Colorado auto accident insurance law
Colorado auto accident lawyers
think every person hurt in a car crash should know this about insurance:
1. If you have uninsured or underinsured coverage, your own insurance pays what the at fault driver cannot pay. If, for example, the at fault driver has only $25,000 in insurance and your medical bills are $50,000, your own policy should pay you $25,000 as part of your own underinsured coverage. Your own insurer cannot delay in payment, either. Colorado law provides that a person “engaged in the business of insurance shall not unreasonably delay or deny payment of a claim for benefits owed to or on behalf of” it own insured. If a claim for payment of benefits has been unreasonably delayed or denied, the claimant may bring an action “to recover reasonable attorney fees and court costs and two times the covered benefit.”
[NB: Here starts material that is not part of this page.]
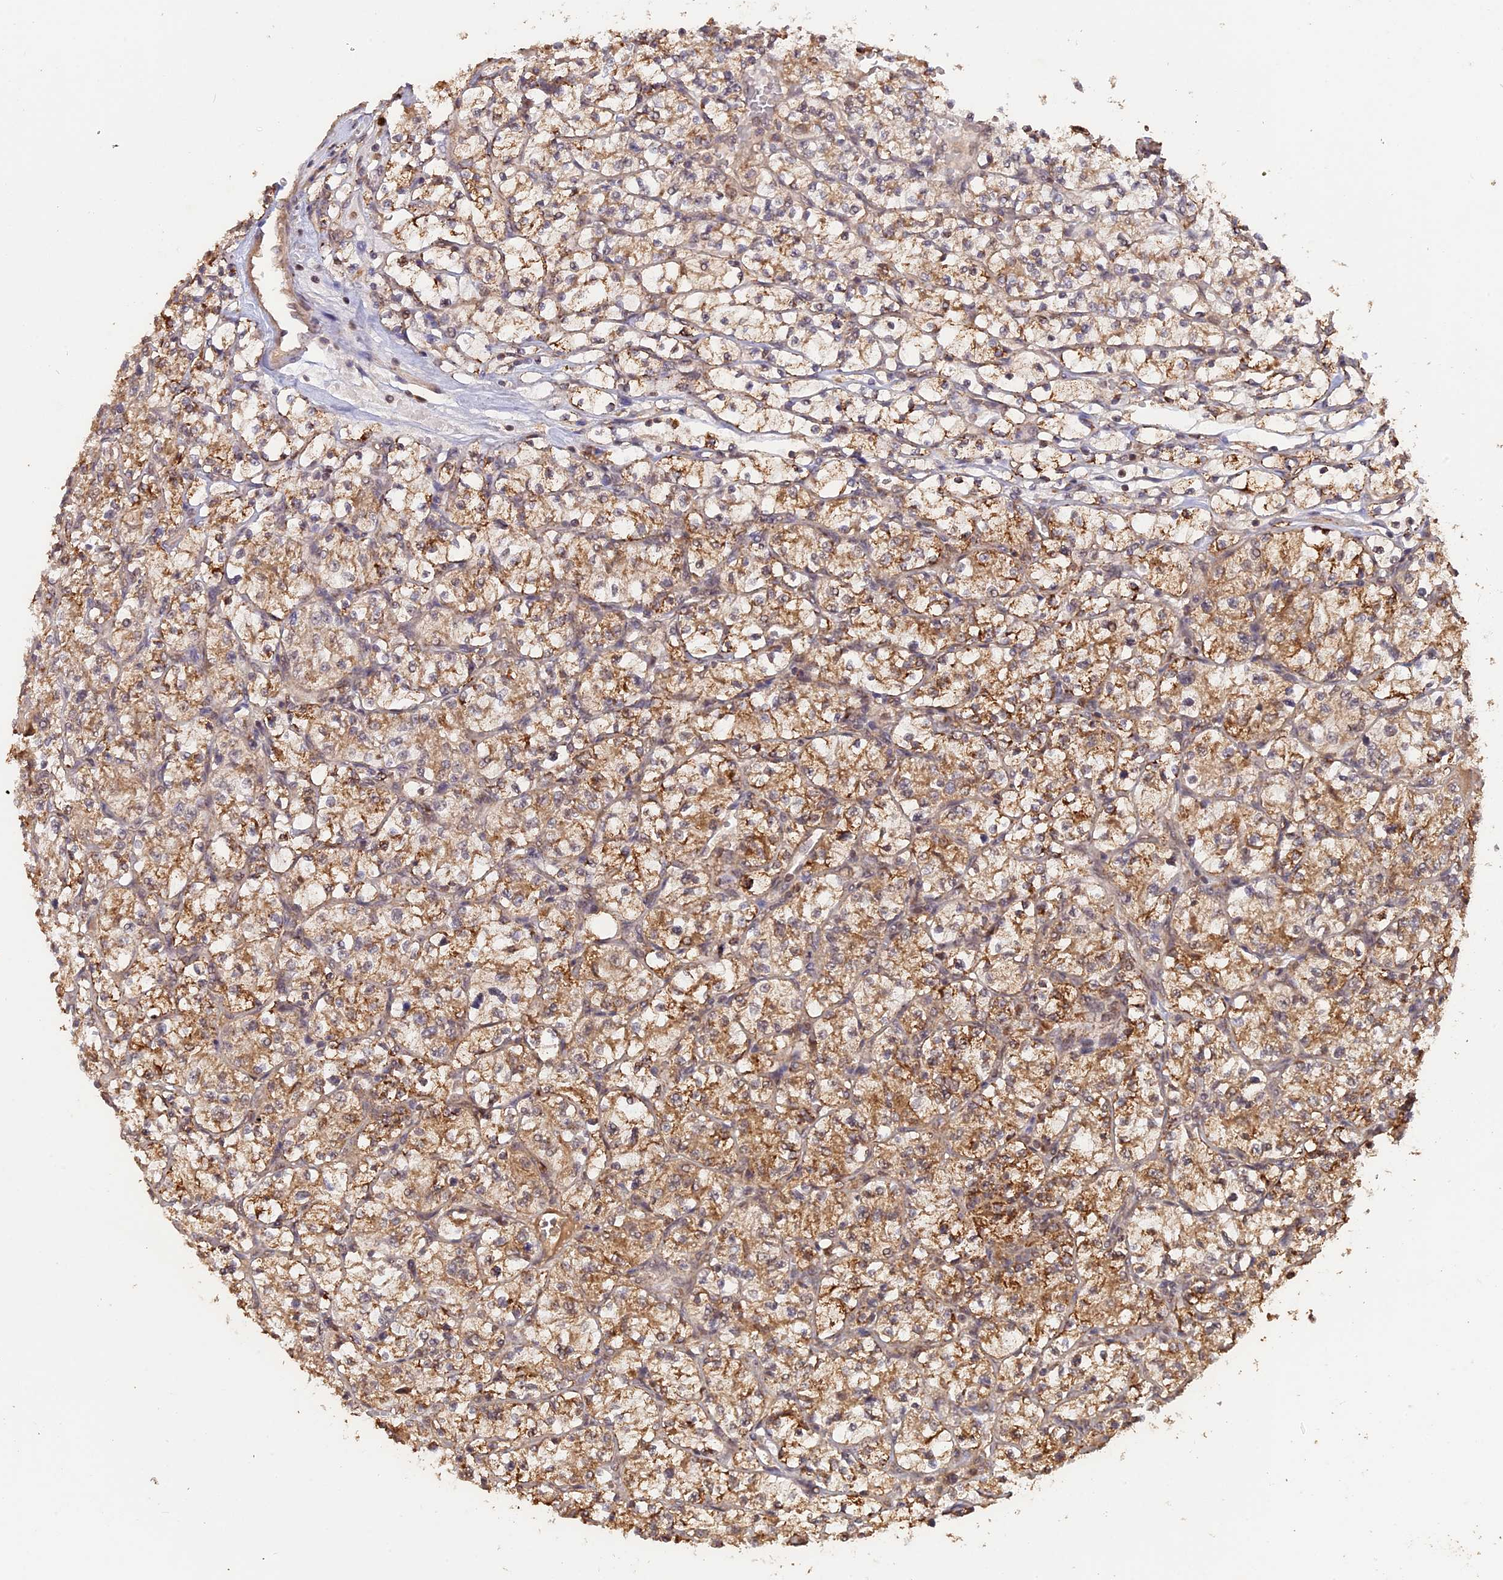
{"staining": {"intensity": "moderate", "quantity": ">75%", "location": "cytoplasmic/membranous"}, "tissue": "renal cancer", "cell_type": "Tumor cells", "image_type": "cancer", "snomed": [{"axis": "morphology", "description": "Adenocarcinoma, NOS"}, {"axis": "topography", "description": "Kidney"}], "caption": "Protein staining of adenocarcinoma (renal) tissue reveals moderate cytoplasmic/membranous positivity in about >75% of tumor cells. Immunohistochemistry (ihc) stains the protein of interest in brown and the nuclei are stained blue.", "gene": "FAM210B", "patient": {"sex": "female", "age": 64}}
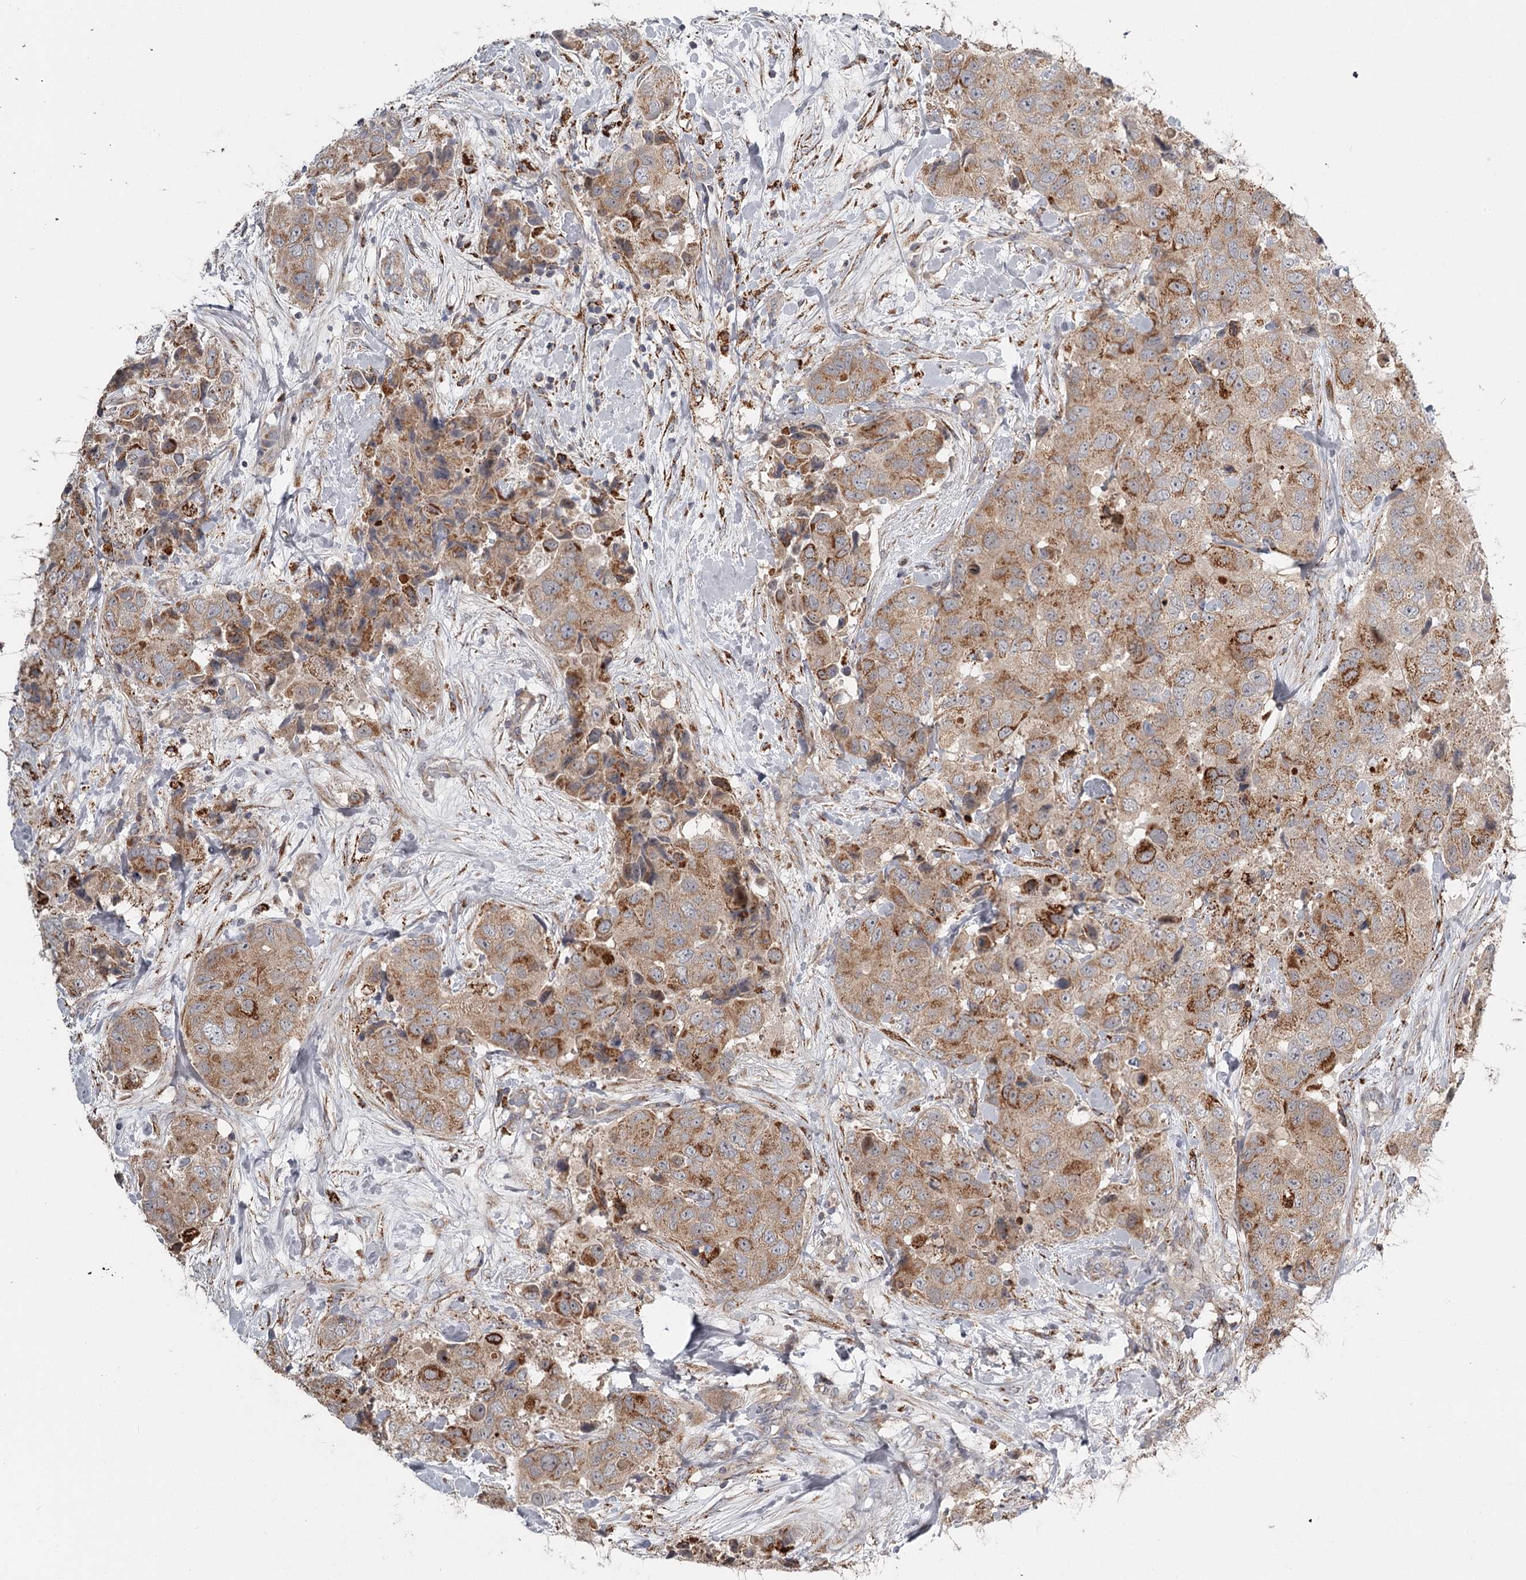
{"staining": {"intensity": "moderate", "quantity": ">75%", "location": "cytoplasmic/membranous"}, "tissue": "breast cancer", "cell_type": "Tumor cells", "image_type": "cancer", "snomed": [{"axis": "morphology", "description": "Duct carcinoma"}, {"axis": "topography", "description": "Breast"}], "caption": "Immunohistochemistry (IHC) staining of breast infiltrating ductal carcinoma, which exhibits medium levels of moderate cytoplasmic/membranous expression in approximately >75% of tumor cells indicating moderate cytoplasmic/membranous protein positivity. The staining was performed using DAB (brown) for protein detection and nuclei were counterstained in hematoxylin (blue).", "gene": "CDC123", "patient": {"sex": "female", "age": 62}}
2. You do not have to sign an authorization which lets the insurance company obtain records unrelated to the accident. In a recent case the law firm Stutheit & Gartland handled, State Farm Insurance asked a biker hit by State Farm’s insured driver to sign an authorization to see all the biker’s medical records for the past ten years, all her tax returns, and her mental health records. All the biker wanted was to be repaid for a few days of lost work, and back therapy. What was State Farm’s purpose, but to dig up dirt it would then use to push for a lower payment? The law says a party seeking the release of a tax return bears the burden of showing the tax return is relevant and the party asking for it has a “compelling need” for the return. The law also protects the doctor patient privilege for medical records unrelated to the accident claim. If your insurance company insists you sign a blanket authorization for records before it will pay your claim, it is unreasonably delaying your benefits.